I finished draft 1 of the april camp nano project (I think I mentioned that already?) and I'm going to start the second draft soon.
It's been a few months of mostly thinking and figuring out what projects are working and what really needs a pin stuck in it for the moment.
I dropped the second project I was doing in april, the one I only had 10k of as it wasn't really working. I planned another one and got as far as the outlining before dropping it. Muir-traigh which is the other bigger novel I was working on alongside Path of the Dead could be interesting, but the prose needs a lot of work and I think it needs another from scratch rewrite to really nail it.
But I finished a draft 0 of another project today. :D I'm going to jump straight into draft 1 for my july camp nano project. Hopefully I can get the word count up from the 45.5k it's sitting at right now.
After Vassura fails to predict the arrival of a storm which decimates their people’s dying home, they volunteer to join the handful of those who head out to find a way of contacting the surface. Dogged by the spectres who haunt the island, they are reluctantly aided by a broken automaton who once served those now chasing them as the group is slowly whittled down.

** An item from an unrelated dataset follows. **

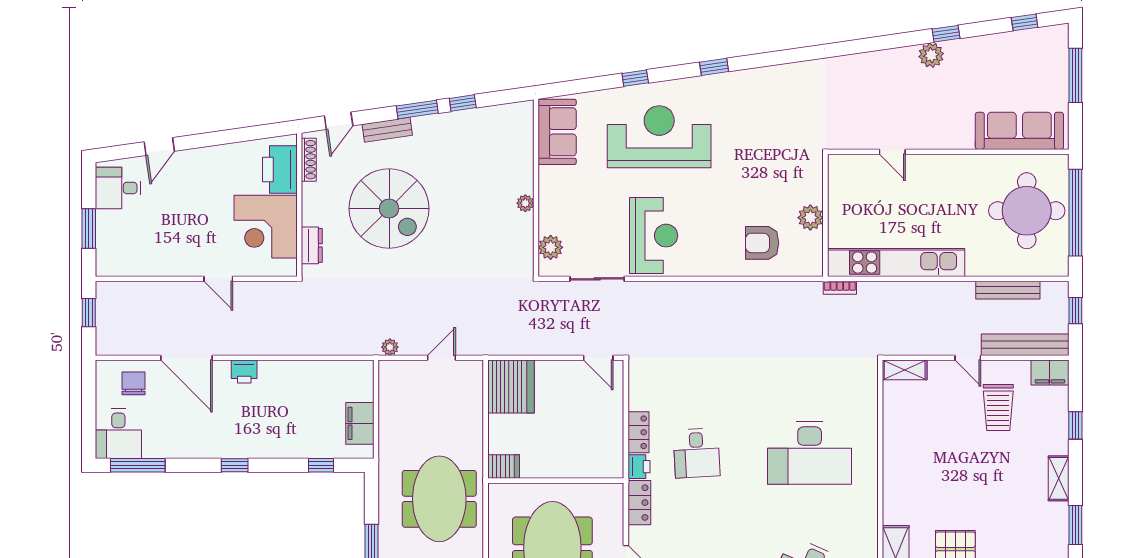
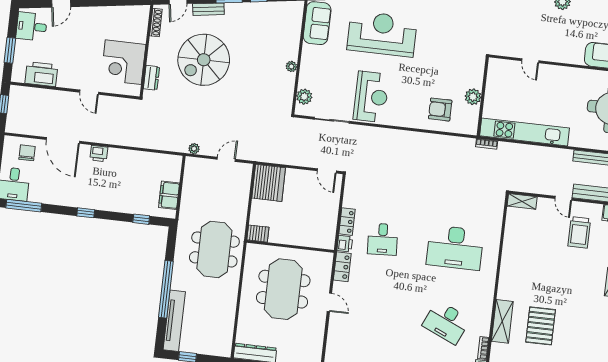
printer: (280, 170) -> (41, 74), moved, turned 90
spiral stairs: (389, 209) -> (204, 60), turned 90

It's a little too soon to tell if it's going to be good. With the april project I felt as I was writing it that I had something, this one needs a little tweaking. The ending at the moment is a little dues-ex-machina-y. It's inspired by local history in the 4th century which is fun (romans and picts and all that) but on a series of floating islands. I think I also want to make it more of a horror than a fantasy. It could definitely be scarier, or just tenser.